Jamie Harron, 27, from Scotland, was arrested after a German expat called police alleging the man had patted his behind, then flashed his middle finger, the court heard.
The incident took placed at a bar in the Barsha Heights district on July 15.
The victim, who is of Jordanian descent, told Dubai Criminal Court that when he questioned Harron about touching his behind, the accused flashed his middle finger.
“I didn't say anything nor did I scream or insult him. I just called police, who arrested him,” said the 49-year-old manager, who had not met the accused before.
Harron denied a charge of sexual assault earlier this month.
He had already denied charges of consuming alcohol without a licence and committing a publicly indecent act by flagging his middle finger, at Dubai Court of Misdemeanours.

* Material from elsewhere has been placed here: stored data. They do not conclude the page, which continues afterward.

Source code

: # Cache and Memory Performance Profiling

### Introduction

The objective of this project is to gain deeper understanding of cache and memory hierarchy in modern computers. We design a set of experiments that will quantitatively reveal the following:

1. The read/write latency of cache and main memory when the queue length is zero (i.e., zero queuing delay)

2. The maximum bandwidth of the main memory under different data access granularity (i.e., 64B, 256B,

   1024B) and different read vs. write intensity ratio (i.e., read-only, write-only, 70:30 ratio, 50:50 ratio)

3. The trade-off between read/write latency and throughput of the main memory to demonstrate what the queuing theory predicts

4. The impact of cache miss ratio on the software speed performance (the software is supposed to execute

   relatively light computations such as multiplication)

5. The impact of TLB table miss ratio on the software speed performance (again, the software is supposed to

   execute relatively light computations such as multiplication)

A 27-year-old mechanical engineer, who is a witness friend of Harron, told prosecutors that the Scotsman did not mean to offend the man, but confirmed that he did touch him.
“He was passing near the other man and accidentally touched his arm then immediately apologised and he patted him on his behind in a gesture that meant he was sorry,” said the witness.
The case has attracted widespread international media coverage and reports say Harron was on a two-day stopover in Dubai on his way back to Afghanistan, where he worked as an electrician.
Harron was publicly identified by his lawyers and spoke out to claim that he was walking through a crowded bar and accidentally touched the man as he tried to avoid spilling a drink.
The case was the latest in a series of incidents involving British nationals on holiday.
Last month, another Briton was charged over raising his middle finger in a road rage incident.
Jamil Ahmed Mukadam, a 23-year-old IT worker from Leicester, allegedly stuck his middle finger up at a driver while making his way to Dubai airport in a rental car in February.
He is awaiting a case against him being brought to court.
"Our travel advice for the UAE explains that local laws and customs are very different to those in the UK and that there may be serious penalties for doing something which may not be illegal in the UK," he said last week.
"But we understand that, regardless of how prepared we all are, British people can still find themselves in difficult or distressing situations, and we are ready to help on those occasions."
Harron was not in court for his verdict and had no lawyer representing him there either. But he can appeal the conviction and sentence within two weeks.
Detained in Dubai, a British-based legal group, said his "lawyers say they will appeal" on Twitter on Sunday.
He will be deported after serving his sentence.